In [1]:
import spacy
import pandas as pd
import re
from langdetect import detect
from transformers import MarianMTModel, MarianTokenizer
from deep_translator import GoogleTranslator
from typing import Any, Dict, List
pd.set_option('display.max_rows', None)
pd.set_option('display.max_columns', None)
pd.set_option('display.max_colwidth', None)

#load main models
nlp_en = spacy.load("en_core_web_lg")
nlp_de = spacy.load("de_core_news_lg")

model_cache = {}

In [2]:
def combine_text_columns(
    df: pd.DataFrame,
    columns_to_combine: List[str],
    output_column: str = "CombinedText"
) -> pd.DataFrame:
    """
    Combine multiple text columns into a single new column in the DataFrame.

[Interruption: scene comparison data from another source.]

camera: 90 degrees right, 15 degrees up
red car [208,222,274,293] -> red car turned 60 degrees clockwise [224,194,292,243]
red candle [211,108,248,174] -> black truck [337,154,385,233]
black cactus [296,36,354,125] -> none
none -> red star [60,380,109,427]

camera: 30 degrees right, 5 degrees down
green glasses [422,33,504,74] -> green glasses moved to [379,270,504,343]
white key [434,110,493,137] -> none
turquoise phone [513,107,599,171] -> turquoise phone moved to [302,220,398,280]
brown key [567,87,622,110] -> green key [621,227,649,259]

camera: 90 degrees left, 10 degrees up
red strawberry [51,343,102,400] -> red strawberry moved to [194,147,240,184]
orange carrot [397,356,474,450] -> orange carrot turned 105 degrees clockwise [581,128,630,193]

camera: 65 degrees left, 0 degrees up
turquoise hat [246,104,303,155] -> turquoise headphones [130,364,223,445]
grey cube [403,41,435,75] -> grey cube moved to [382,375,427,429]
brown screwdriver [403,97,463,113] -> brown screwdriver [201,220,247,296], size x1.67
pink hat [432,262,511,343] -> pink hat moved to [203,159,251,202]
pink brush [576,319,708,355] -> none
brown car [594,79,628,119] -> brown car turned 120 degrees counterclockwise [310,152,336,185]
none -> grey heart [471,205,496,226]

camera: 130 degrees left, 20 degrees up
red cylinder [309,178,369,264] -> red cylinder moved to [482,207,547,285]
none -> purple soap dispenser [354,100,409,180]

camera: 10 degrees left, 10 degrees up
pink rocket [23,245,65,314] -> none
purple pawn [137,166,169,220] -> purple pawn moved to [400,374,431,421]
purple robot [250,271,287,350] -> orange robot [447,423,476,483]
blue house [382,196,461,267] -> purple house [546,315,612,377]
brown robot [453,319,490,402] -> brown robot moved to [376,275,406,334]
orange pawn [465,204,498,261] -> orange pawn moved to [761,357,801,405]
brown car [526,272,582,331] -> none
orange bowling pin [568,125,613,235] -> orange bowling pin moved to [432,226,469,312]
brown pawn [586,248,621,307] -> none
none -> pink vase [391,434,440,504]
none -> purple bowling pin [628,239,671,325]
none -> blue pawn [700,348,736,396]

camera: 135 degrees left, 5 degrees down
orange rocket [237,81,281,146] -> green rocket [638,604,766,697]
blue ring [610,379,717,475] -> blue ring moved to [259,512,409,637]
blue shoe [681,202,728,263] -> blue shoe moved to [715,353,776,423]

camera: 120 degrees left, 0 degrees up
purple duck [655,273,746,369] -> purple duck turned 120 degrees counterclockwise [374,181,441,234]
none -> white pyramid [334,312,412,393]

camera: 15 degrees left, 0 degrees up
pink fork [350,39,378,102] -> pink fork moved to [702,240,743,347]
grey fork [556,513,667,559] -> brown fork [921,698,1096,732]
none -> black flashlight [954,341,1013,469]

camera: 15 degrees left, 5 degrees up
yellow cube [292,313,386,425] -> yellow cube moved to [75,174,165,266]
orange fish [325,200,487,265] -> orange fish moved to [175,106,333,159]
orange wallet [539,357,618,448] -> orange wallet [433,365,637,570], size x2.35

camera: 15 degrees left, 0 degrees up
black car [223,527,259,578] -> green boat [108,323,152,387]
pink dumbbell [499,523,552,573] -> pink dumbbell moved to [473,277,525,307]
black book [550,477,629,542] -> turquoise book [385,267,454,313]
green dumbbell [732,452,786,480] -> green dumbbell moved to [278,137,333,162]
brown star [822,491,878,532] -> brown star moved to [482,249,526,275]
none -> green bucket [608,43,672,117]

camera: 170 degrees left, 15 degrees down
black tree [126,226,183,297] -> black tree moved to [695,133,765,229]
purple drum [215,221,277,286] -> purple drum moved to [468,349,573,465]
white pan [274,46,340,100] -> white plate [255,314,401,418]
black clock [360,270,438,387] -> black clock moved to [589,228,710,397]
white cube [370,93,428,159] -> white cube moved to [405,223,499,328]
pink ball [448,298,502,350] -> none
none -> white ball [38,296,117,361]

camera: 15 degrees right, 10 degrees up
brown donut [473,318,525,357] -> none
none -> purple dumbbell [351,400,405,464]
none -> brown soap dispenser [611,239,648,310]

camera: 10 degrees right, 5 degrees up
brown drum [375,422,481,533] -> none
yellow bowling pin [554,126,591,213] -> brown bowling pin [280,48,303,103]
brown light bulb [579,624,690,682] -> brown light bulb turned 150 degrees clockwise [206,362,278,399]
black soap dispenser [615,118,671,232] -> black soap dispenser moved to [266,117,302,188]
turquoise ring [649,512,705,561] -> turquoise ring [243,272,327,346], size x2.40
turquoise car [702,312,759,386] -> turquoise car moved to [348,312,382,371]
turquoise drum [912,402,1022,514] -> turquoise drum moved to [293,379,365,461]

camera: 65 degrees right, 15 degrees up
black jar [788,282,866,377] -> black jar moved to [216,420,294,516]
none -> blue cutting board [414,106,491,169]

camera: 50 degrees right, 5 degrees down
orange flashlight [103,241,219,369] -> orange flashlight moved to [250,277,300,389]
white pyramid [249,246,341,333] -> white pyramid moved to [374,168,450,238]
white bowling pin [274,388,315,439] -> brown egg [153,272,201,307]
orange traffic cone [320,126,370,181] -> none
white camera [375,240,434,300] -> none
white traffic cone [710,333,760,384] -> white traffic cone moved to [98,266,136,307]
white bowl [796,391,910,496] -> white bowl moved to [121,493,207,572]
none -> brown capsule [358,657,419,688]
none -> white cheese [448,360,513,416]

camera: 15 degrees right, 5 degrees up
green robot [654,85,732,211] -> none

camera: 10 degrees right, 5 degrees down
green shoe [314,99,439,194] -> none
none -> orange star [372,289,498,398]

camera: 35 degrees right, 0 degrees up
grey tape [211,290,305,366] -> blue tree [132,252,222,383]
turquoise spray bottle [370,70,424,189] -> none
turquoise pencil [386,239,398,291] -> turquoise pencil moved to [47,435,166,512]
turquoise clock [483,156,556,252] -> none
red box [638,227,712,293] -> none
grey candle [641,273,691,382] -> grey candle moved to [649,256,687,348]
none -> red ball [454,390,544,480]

    This function safely handles missing values and whitespace.

    Args:
        df (pd.DataFrame): The input DataFrame containing the text columns.
        columns_to_combine (List[str]): List of column names to combine.
        output_column (str): Name of the new combined column to create.

    Returns:
        pd.DataFrame: The original DataFrame with an additional combined text column.
    """
    if not isinstance(df, pd.DataFrame):
        raise TypeError("Input must be a pandas DataFrame.")

    if not isinstance(columns_to_combine, list) or not all(isinstance(col, str) for col in columns_to_combine):
        raise TypeError("columns_to_combine must be a list of column name strings.")

    missing_cols = [col for col in columns_to_combine if col not in df.columns]
    if missing_cols:
        raise ValueError(f"The following columns are missing from the DataFrame: {missing_cols}")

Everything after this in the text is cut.